Faiblement éclairée, la villa se laissait maintenant deviner. Quelques marches, une terrasse et une immense véranda où on pouvait apercevoir des plantes tropicales : bananiers aux manches déchiquetées, palmiers de toutes variétés, philodendrons grimpeurs, orchidées aux couleurs chatoyantes... En pénétrant dans cette forêt vierge qui me rappelait la Guyane de mon enfance, j'ai perçu immédiatement qu'elle était habitée par tout un petit monde qui s'y dissimulait.

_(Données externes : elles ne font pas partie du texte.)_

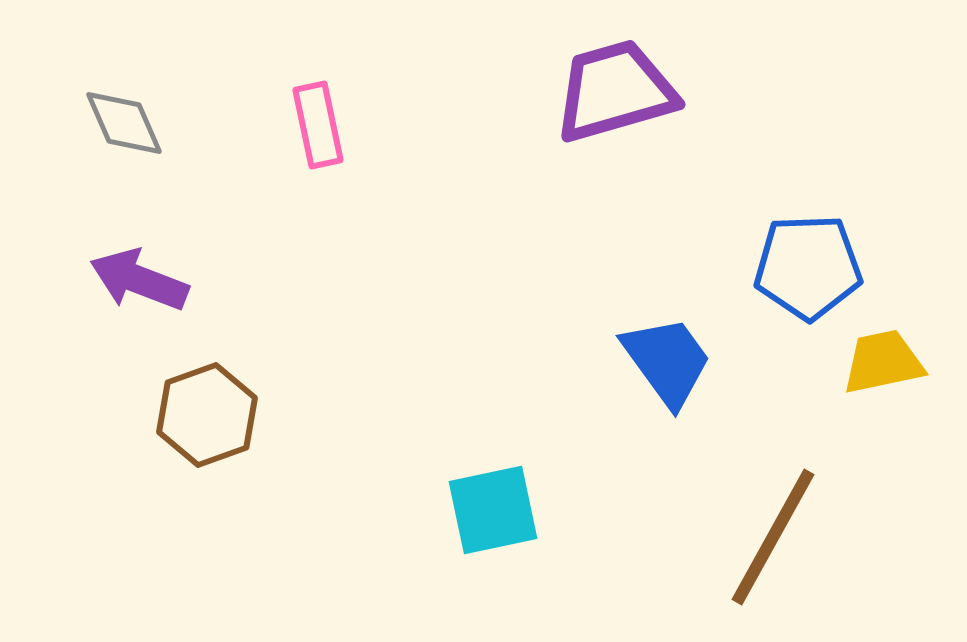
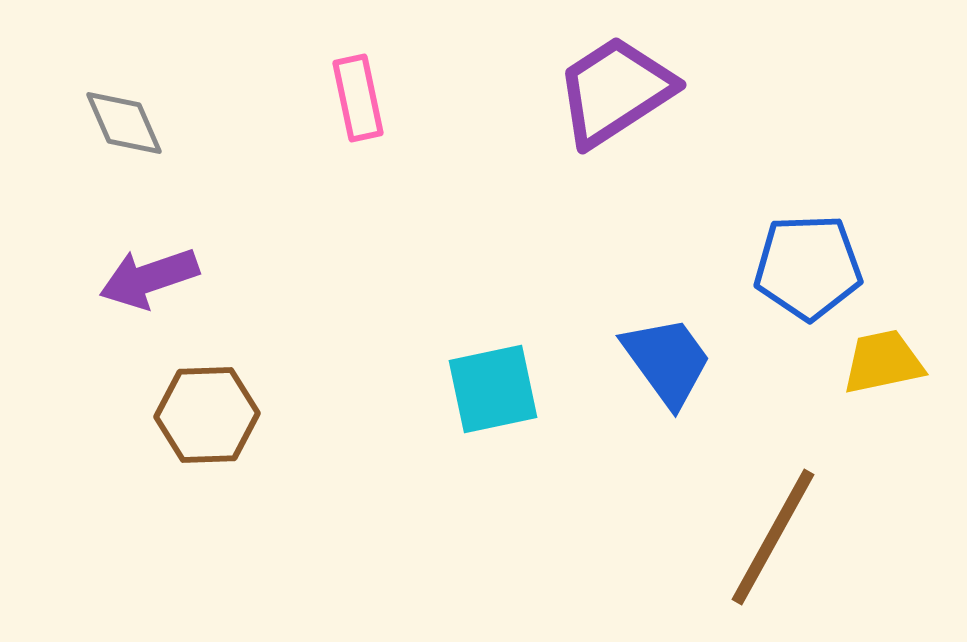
purple trapezoid: rotated 17 degrees counterclockwise
pink rectangle: moved 40 px right, 27 px up
purple arrow: moved 10 px right, 2 px up; rotated 40 degrees counterclockwise
brown hexagon: rotated 18 degrees clockwise
cyan square: moved 121 px up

- Venez Balthazar, ordonna-t-elle. Je vais commencer par vous présenter Igor. Vous aurez le temps ensuite de découvrir les occupants de notre volière.
Dans un rocking-chair acajou, au milieu d'un salon chargé de meubles et de tapis orientaux, trônait un presque vieillard au regard vif, un plaid satiné sur les genoux.
- Igor, je te présente Balthazar, un jeune journaliste qui s'intéresse à notre travail.
- Bienvenue Balthazar. Ce n'est pas souvent que nous avons l'honneur de la presse. Depuis que nous avons arrêté nos tournées, il y a plus de vingt ans, plus personne ne s'intéresse à nous. Romy, ma petite-fille, n'a pas connu la belle époque où nous courions de festival en festival.
- Enchanté Igor, je suis ravi de faire votre connaissance et j'aimerais beaucoup que vous me racontiez cet âge d'or.
- Asseyez-vous là sur ce sofa. Fiodor, mon marabout va se pousser un peu. Allez Fiodor ! Il est un peu sourd. Il a plus de trente ans maintenant et il n'aime pas trop qu'on le bouscule.

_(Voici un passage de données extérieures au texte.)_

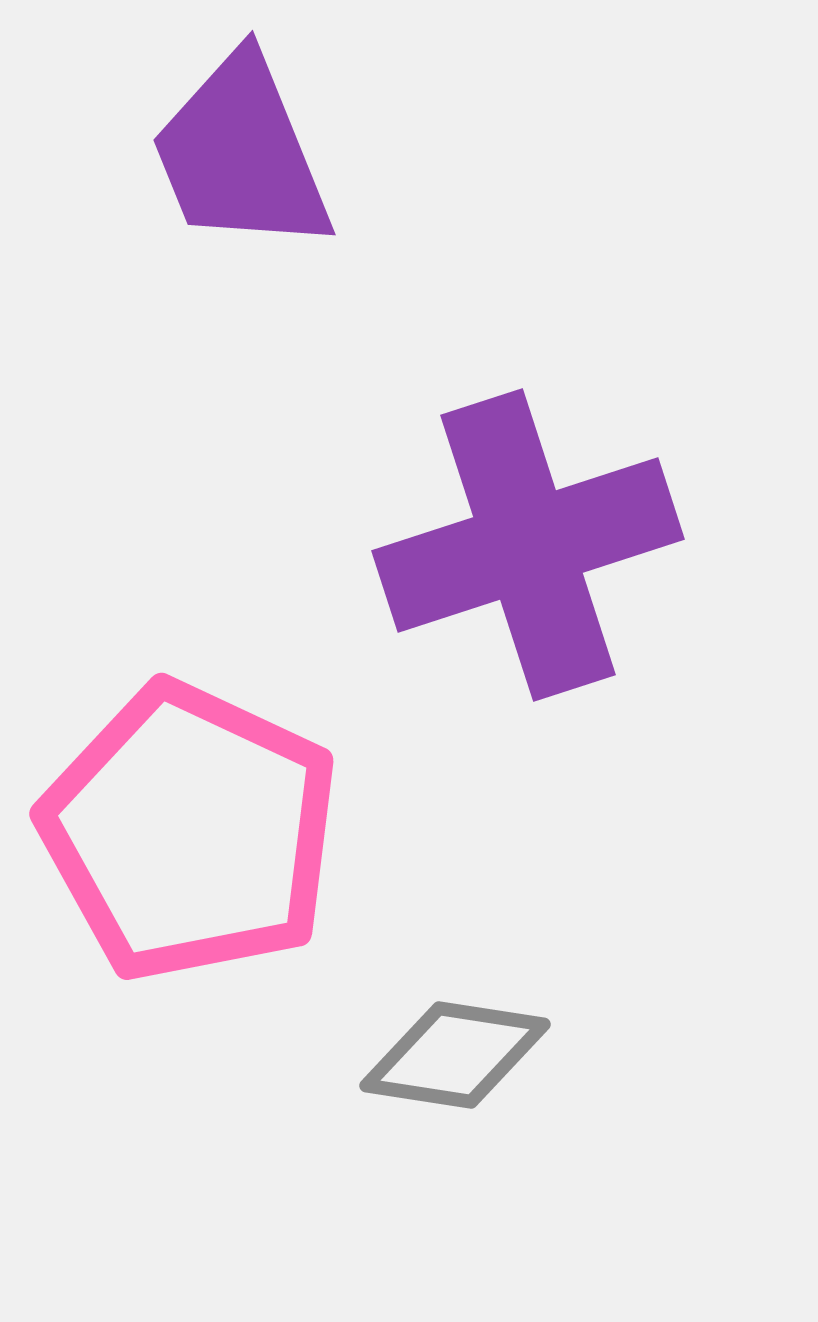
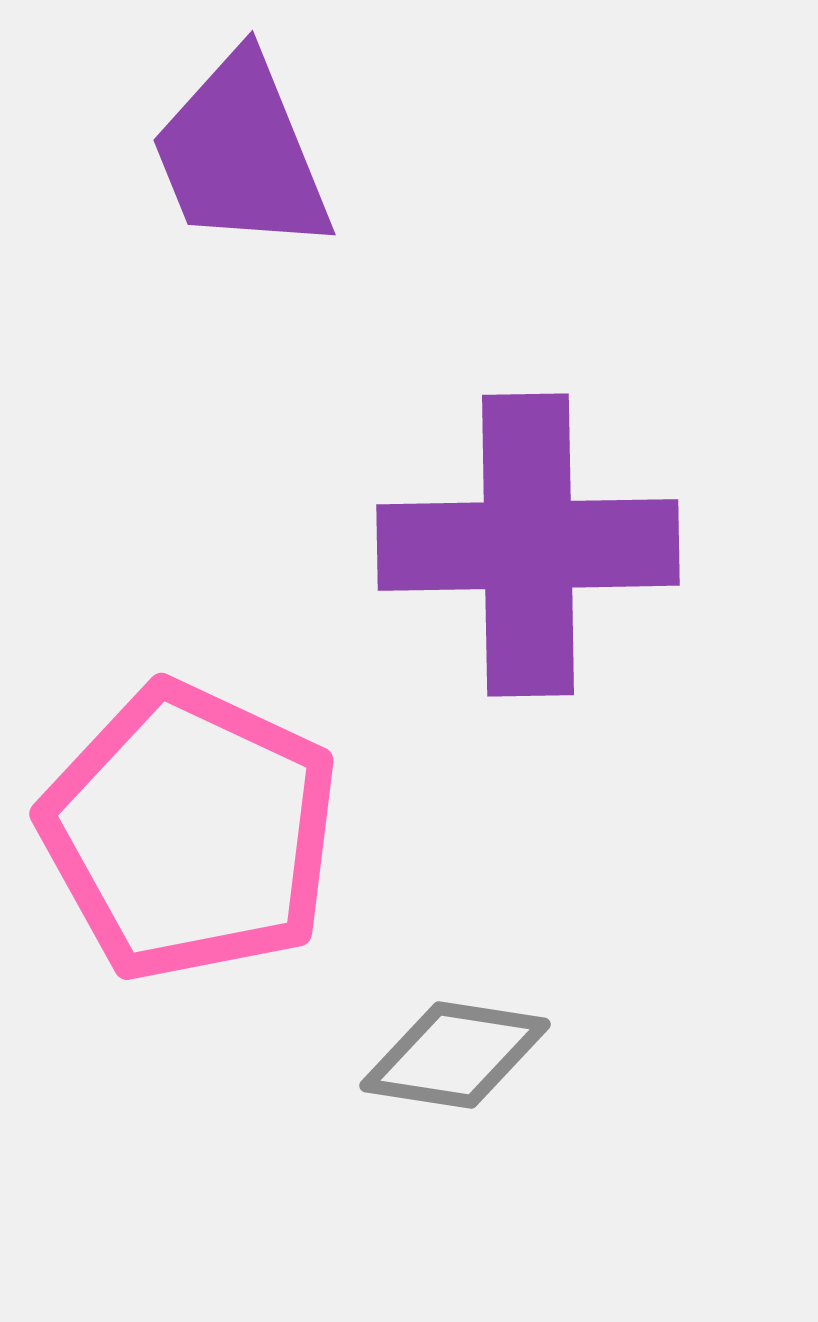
purple cross: rotated 17 degrees clockwise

Moi qui n'avais jamais vu de près un marabout, j'étais complètement subjugué par cet oiseau qui semblait venir du fond des âges et qui arborait un horrible jabot rose tout fripé. Et ce n'était pas le seul oiseau présent dans la pièce. Un couple de corbeaux ou de corneilles nous observait, d'un air narquois, du haut d'une armoire. Sur une étagère de la bibliothèque, je reconnus un toucan multicolore. Des ibis d'un rouge très vif arrivaient en catimini de la véranda, intrigués par le nouveau venu que j'étais. Avec ces oiseaux, tous plus exotiques les uns que les autres, je ne m'étonnais plus de l'accoutrement de plumes de Romy.

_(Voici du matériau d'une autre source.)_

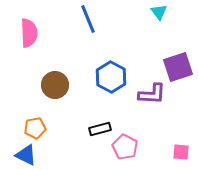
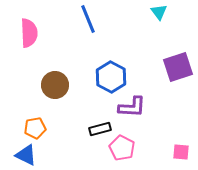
purple L-shape: moved 20 px left, 13 px down
pink pentagon: moved 3 px left, 1 px down
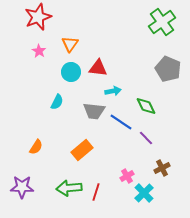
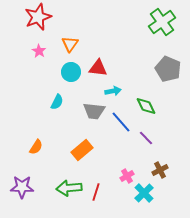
blue line: rotated 15 degrees clockwise
brown cross: moved 2 px left, 2 px down
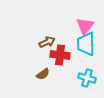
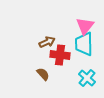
cyan trapezoid: moved 2 px left
brown semicircle: rotated 96 degrees counterclockwise
cyan cross: rotated 24 degrees clockwise
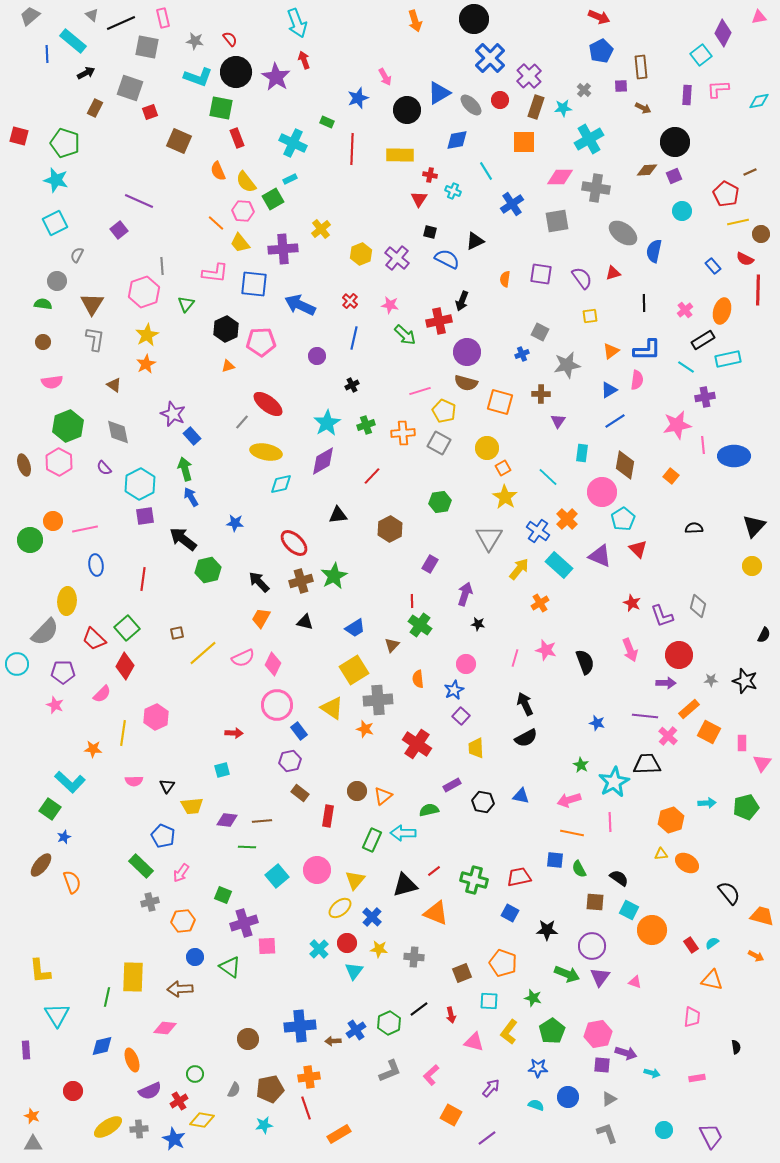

Tandis que je me remettais petit à petit de mon étonnement, on avait approché un immense samovar de cuivre et un plateau avec des petites tasses de porcelaine fine.
-    Tenez, me dit Romy en me tendant un thé brûlant. Pour vous remettre de vos émotions.
Puis elle s'assit à son tour dans un petit fauteuil en velours grenat, face à moi.
-    Alors mon garçon, vous voulez écrire un papier sur la célèbre Volière Dromesko ? reprit Igor après avoir avalé une gorgée de thé.
-    Oh oui, avec plaisir... seulement mon carnet est tout détrempé. Romy, vous pourriez me dépanner de quelques feuillets ?
-    Ah, je ne crois pas. Je suis désolée, me répondit-elle.
-    Alors, vous allez devoir tout retenir de tête ! renchérit avec autorité Igor.

Passé un instant de panique, je me suis concentré, sous l’œil bienveillant du marabout, et je me suis efforcé de tout retenir dans les moindres détails.

Je ne suis pas certain d'avoir été complètement fidèle à l'histoire rocambolesque de la Volière Dromesko, mais l'essentiel c'est que mon article a été du goût de mon rédac-chef.  Et ce n'est pas sans une certaine fierté, qu'une semaine plus tard, j'ai pu apporter à Romy la dernière édition de mon canard, tout enrubanné des plumes de paon que j'avais glanées dans sa propriété.